==== DATA RECORDS
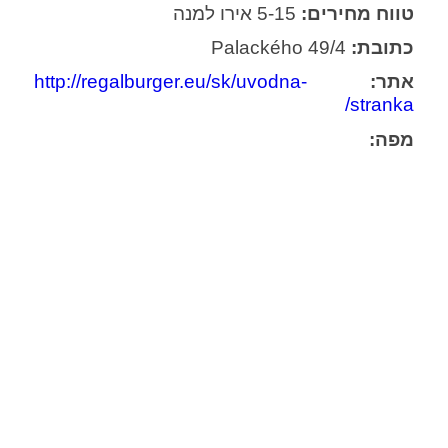
טווח מחירים:
5-15 אירו למנה
כתובת:
Palackého 49/4
אתר:
http://regalburger.eu/sk/uvodna-
stranka/
מפה:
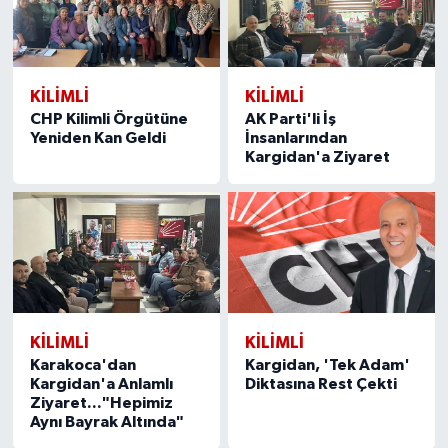
KILIMLI
KILIMLI
CHP Kilimli Örgütüne
AK Parti'li İş
Yeniden Kan Geldi
İnsanlarından
Kargidan'a Ziyaret
KILIMLI
KILIMLI
Karakoca'dan
Kargidan, 'Tek Adam'
Kargidan'a Anlamlı
Diktasına Rest Çekti
Ziyaret..."Hepimiz
Aynı Bayrak Altında"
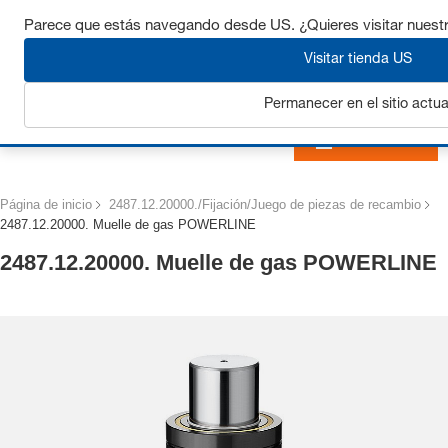
Consigue hasta un 7% de descuento - haz clic aquí para
Parece que estás navegando desde US. ¿Quieres visitar nuest
saber
más
Visitar tienda US
Permanecer en el sitio actua
Iniciar sesión
Página de inicio
2487.12.20000./Fijación/Juego de piezas de recambio
2487.12.20000. Muelle de gas POWERLINE
2487.12.20000. Muelle de gas POWERLINE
========
> INSTRUCTION:
Your task is to reproduce every record exactly while omitting the pictures.

> ANSWER TO THIS PROBLEM:
טווח מחירים:
5-15 אירו למנה
כתובת:
Palackého 49/4
אתר:
http://regalburger.eu/sk/uvodna-
stranka/
מפה:
KILIMLI
KILIMLI
CHP Kilimli Örgütüne
AK Parti'li İş
Yeniden Kan Geldi
İnsanlarından
Kargidan'a Ziyaret
KILIMLI
KILIMLI
Karakoca'dan
Kargidan, 'Tek Adam'
Kargidan'a Anlamlı
Diktasına Rest Çekti
Ziyaret..."Hepimiz
Aynı Bayrak Altında"
Consigue hasta un 7% de descuento - haz clic aquí para
Parece que estás navegando desde US. ¿Quieres visitar nuest
saber
más
Visitar tienda US
Permanecer en el sitio actua
Iniciar sesión
Página de inicio
2487.12.20000./Fijación/Juego de piezas de recambio
2487.12.20000. Muelle de gas POWERLINE
2487.12.20000. Muelle de gas POWERLINE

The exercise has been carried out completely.